ネパール評論 Nepal Review

ネパール研究会

停電資本主義

谷川昌幸(c)

 1.停電革命論の誤り

以前,停電革命論を唱え,停電で困っている人々の顰蹙を買った。電力依存度が高いのは農村より都市,庶民より有産階級だから,停電により格差が解消され,平等化が促進される,といった趣旨だった。ところが,実際にはそうはならなかった。

 

今日はカトマンズ滞在3日目。1日16時間停電。もしこれが日本なら,暴動か革命か戦争になっていただろう。政府が倒れてしまうのはいうまでもない。ところが,ここネパールでは,人々はぶつぶつ不平を言いつつも,たいした混乱もなく生活している。私の停電革命論は間違っていた。

 

2.停電資本主義

カースト社会を基盤とした資本主義は,それほどヤワではなかった。停電が日常化すると,資本家有産階級は発電機を買い自家発電。これに対し,無産庶民階級は無電力生活に逆戻り。商売でも,発電機投資ができる店はますます繁盛し,そうでない店は没落していく。ネパールでは,停電ですら,資本主義化を促進しているのだ。

 

これを支えているのが,依然として残るカースト意識。停電資本主義により生活格差が拡大しても,庶民や貧困層は暴動にも革命にも走らない。ぶつぶつ文句を言いつつも,結局はそれに順応している。

 

3.資本主義前衛としての共産党幹部

一方,本来なら停電革命を指導すべき共産主義諸勢力は,議会の2/3を占めながら,彼ら自身が停電資本主義の「勝ち組」となっており,16時間停電の絶好のチャンスを生かそうとはしない。
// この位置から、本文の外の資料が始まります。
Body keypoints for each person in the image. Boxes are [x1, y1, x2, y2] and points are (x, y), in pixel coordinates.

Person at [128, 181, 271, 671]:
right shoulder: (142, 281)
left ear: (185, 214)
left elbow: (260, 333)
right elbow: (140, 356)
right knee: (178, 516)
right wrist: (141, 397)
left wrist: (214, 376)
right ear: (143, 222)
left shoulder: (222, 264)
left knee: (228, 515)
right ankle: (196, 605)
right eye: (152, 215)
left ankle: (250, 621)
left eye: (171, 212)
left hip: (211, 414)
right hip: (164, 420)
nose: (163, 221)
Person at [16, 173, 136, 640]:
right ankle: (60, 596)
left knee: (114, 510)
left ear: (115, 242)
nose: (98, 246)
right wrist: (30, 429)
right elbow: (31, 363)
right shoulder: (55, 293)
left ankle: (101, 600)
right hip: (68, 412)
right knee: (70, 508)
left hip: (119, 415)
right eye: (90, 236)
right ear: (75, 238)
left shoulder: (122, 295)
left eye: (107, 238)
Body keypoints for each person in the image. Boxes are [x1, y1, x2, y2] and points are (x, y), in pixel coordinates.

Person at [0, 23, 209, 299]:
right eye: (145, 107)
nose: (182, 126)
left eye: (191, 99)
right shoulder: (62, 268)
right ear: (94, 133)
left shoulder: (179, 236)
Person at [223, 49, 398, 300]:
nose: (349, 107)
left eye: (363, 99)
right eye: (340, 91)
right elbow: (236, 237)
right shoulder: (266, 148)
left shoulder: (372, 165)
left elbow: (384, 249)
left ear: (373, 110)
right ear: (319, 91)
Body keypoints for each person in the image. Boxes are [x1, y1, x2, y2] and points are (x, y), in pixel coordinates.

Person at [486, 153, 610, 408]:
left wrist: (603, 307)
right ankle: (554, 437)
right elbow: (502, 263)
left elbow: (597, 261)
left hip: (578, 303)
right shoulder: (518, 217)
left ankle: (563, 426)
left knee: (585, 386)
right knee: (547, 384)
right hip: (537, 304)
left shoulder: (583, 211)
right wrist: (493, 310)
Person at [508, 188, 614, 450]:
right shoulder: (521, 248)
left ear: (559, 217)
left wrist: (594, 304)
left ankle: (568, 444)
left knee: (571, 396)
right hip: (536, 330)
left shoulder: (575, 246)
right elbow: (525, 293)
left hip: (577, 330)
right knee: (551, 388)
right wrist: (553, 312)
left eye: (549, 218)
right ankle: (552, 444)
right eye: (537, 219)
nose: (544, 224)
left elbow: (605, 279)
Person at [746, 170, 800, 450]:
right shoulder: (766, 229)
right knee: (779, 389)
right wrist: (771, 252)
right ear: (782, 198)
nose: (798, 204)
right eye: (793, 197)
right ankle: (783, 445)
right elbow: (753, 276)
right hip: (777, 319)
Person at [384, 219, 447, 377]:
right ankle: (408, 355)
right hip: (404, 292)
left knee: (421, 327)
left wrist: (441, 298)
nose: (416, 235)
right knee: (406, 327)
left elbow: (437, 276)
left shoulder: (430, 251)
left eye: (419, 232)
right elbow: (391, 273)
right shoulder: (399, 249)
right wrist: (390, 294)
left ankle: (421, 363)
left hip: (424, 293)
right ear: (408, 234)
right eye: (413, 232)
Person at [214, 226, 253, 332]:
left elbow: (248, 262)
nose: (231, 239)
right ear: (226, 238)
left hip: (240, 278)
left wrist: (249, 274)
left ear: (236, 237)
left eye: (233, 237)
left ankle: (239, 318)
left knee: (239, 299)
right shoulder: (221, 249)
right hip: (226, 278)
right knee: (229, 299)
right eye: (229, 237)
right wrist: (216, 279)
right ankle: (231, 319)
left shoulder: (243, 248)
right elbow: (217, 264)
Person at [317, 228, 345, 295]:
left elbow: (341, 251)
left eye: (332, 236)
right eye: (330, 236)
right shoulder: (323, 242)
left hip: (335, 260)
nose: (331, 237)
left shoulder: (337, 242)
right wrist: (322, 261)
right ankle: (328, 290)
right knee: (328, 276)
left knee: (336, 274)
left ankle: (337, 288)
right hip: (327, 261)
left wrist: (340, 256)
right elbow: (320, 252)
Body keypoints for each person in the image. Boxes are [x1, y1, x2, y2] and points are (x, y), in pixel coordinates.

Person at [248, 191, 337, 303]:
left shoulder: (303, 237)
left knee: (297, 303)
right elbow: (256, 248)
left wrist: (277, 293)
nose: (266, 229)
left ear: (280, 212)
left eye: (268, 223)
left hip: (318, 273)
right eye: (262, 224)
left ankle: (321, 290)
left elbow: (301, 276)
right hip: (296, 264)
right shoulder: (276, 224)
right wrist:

共産党幹部は,自家発電でヌクヌクと暮らし,前衛は前衛でも,共産主義革命ではなく,停電資本主義の前衛となってしまっている。

 

このネパールが大きく変わるには,犠牲は大きくならざるをえないが,やはり何らかの原理主義革命が必要なのではないだろうか?

 

下図は,自家発電で営業中のレストラン。客はわれら2人以外は,欧米帝国主義国ブルジョアばかり。満席で繁盛していた。食事代,1人750ルピー。